The Utah-based Church of Jesus Christ of Latter-day Saints and a majority of state senators have signed on to friend-of-the-court briefs in support of a Colorado bakery shop owner who refused on religious grounds to make a cake for a same-sex wedding.
In response to the article above, I see a lot of people say “Well don’t businesses have the right to refuse service to anybody?”
Actually, no. Federal law dictates that a public business cannot discriminate against somebody based on their race, color, religion, national origin or disability. Right to refuse service is only legal if it is a clearly defined policy, does not target an entire group of people, and is applied consistently to all potential patrons. Sexual Orientation is technically not on that list, but many states have added it, and the argument is that morally (and based on legal precedent) it makes sense to add it.

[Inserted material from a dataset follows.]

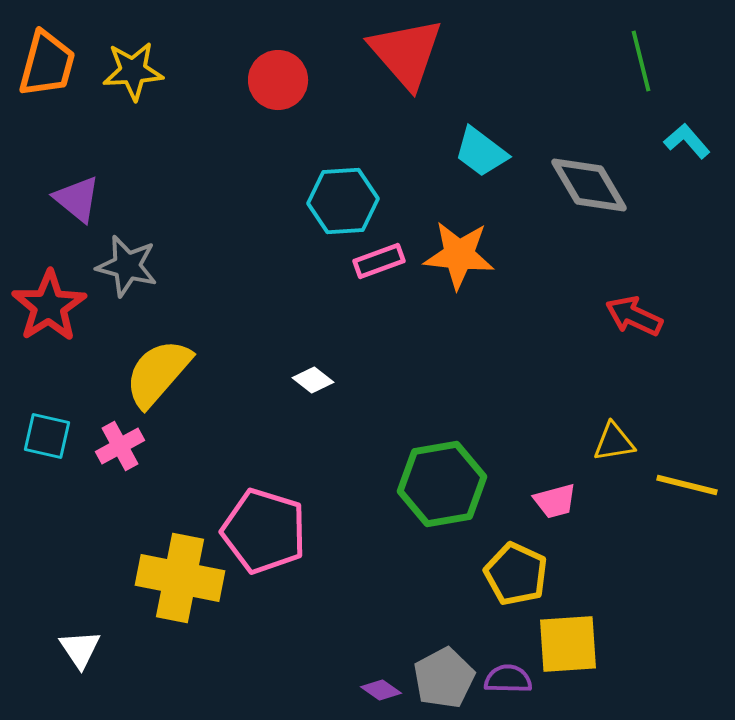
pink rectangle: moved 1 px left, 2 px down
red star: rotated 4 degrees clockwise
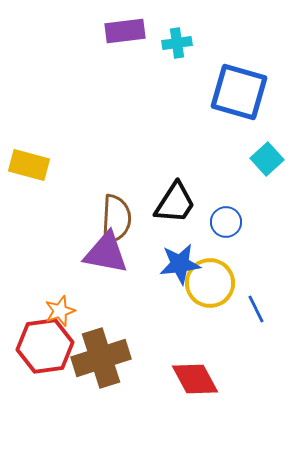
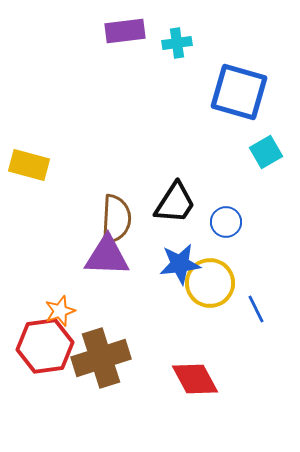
cyan square: moved 1 px left, 7 px up; rotated 12 degrees clockwise
purple triangle: moved 1 px right, 3 px down; rotated 9 degrees counterclockwise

From a legal standpoint, the freedom of religion argument is kind of weak, because while many Christian religions may state that you should not be homosexual, nowhere does it say that you should shut people out. Therefore a refusal to serve is not acting in accordance with your faith, it’s an attempt to persuade others to act in accordance with your faith, which is not protected. The LDS religion preaches love and acceptance towards the LGBT community, and denying service to them does not fit this description. If we set the legal precedent that LGBT can be refused service due to religious beliefs, it creates a slippery slope that could lead to an argument that serving a Mormon or a black man is against somebody’s freedom of religion.
But here’s the bottom line: Telling somebody that you refuse to give them the same respect you give everybody else based on their identity is mean, it’s not loving, and it’s not Christ-like. And I don’t understand how these people can’t see that.